A Santa Maria, de tous petits magasins ou kiosques tenus par des vendeurs sénégalais très sympas et qui proposent aux touristes des articles plus africains que cap-verdiens : tissus, artisanat, magnets, … Nous nous laissons tenter par un très beau pagne, coloré. Ici,à Santa Maria, on peut payer en euros, mais avec un taux de change de 100 CVE (Escudo du Cap Vert) pour 1 euro, contre 110 CVE pour 1 euro.

Les boutiques plus importantes, qui étaient auparavant tenues par des Sénégalais, ont cédées à la concurrence chinoise. En effet, les marchandises sénégalaises sont soumises à d’importants frais de port, alors que les produits chinois sont exonérés de taxes en contrepartie des investissements que la Chine fait dans la construction de nombreuses infrastructures cap-verdiennes (complexe hôtelier, construction d’une école, stade d’athlétisme, …). D’ailleurs l’île de Sal est jumelée avec la ville de Sanya (au sud de la Chine). Les bénéfices de l’explosion touristique sur l’île de Sal ont surtout profité aux Européens ou Chinois.

Certains hôtels ou restaurants, comme le Odjo d’Agua, redonnent un peu de verdure à cette île bien désertique. On peut y admirer de très beaux bougainvilliers, et des calebassier, arbre à calebasses.

L’autre visage de Santa Maria se situe plus à l’ouest de la ville. En effet, la plupart des grands complexes hôteliers sont construits le long de la plage.

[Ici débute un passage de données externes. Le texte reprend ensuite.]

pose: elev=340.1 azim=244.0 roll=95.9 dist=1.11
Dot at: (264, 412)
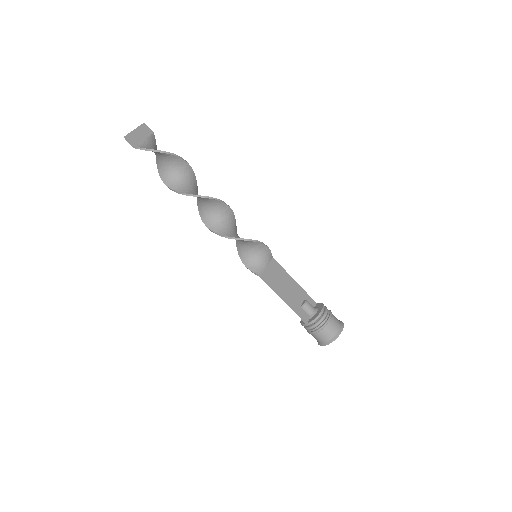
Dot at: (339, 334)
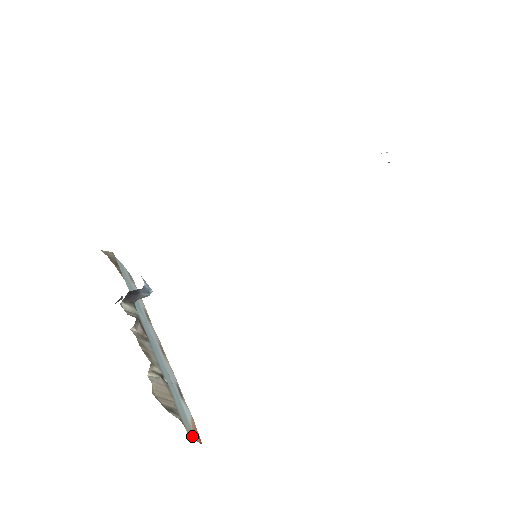
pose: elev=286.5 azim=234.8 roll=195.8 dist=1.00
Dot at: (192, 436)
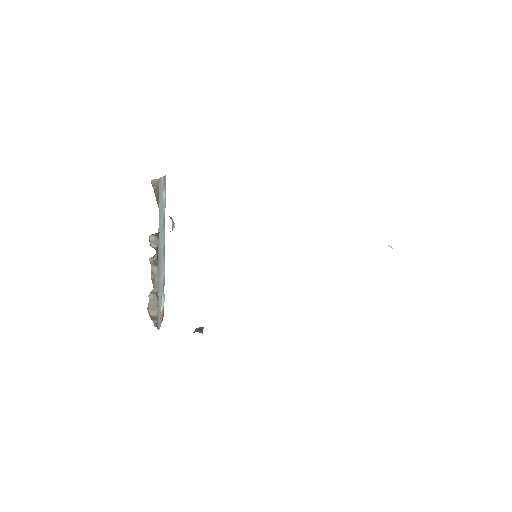
Dot at: occluded
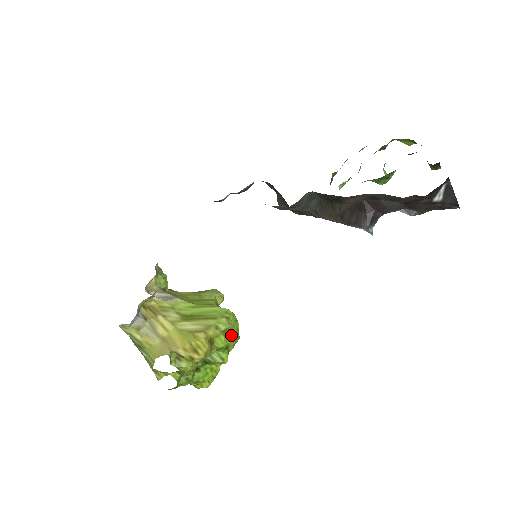
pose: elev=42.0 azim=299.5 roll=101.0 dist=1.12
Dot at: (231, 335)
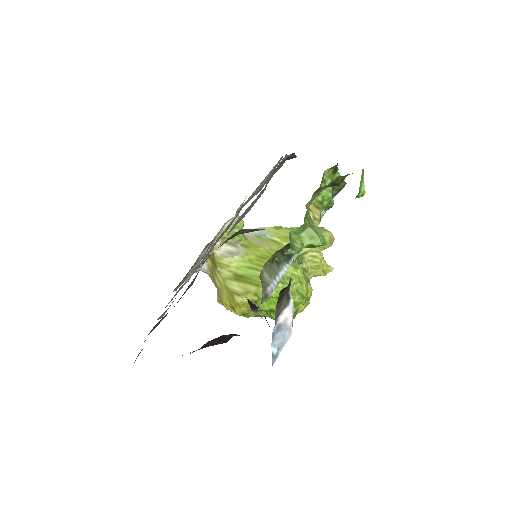
Dot at: (276, 302)
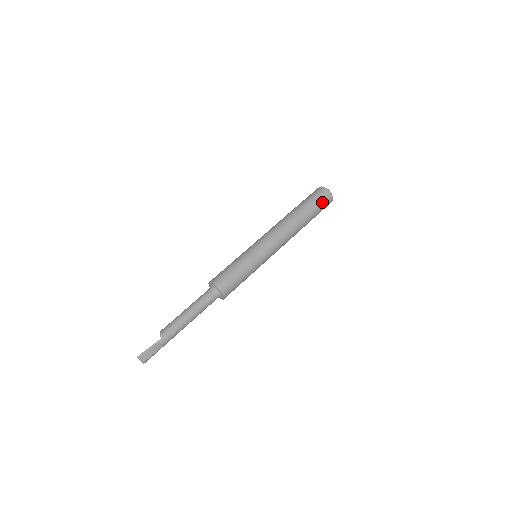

L’offre en nombre de nuitée est bien plus élevée que le nombre de touristes possible. Dans les années 2005, avec le boom touristique des projets monumentaux, au regard de la taille de la ville, ont vu le jour. Mais la crise mondiale de 2008/2011 est passée par là, avec le désistement d’une partie des investisseurs. L’arrêt des financements ont entraîné l’arrêt de la construction de grands établissements. Pour certains, aujourd’hui à l’abandon, ils sont entourés par des panneaux en tôle et des détritus.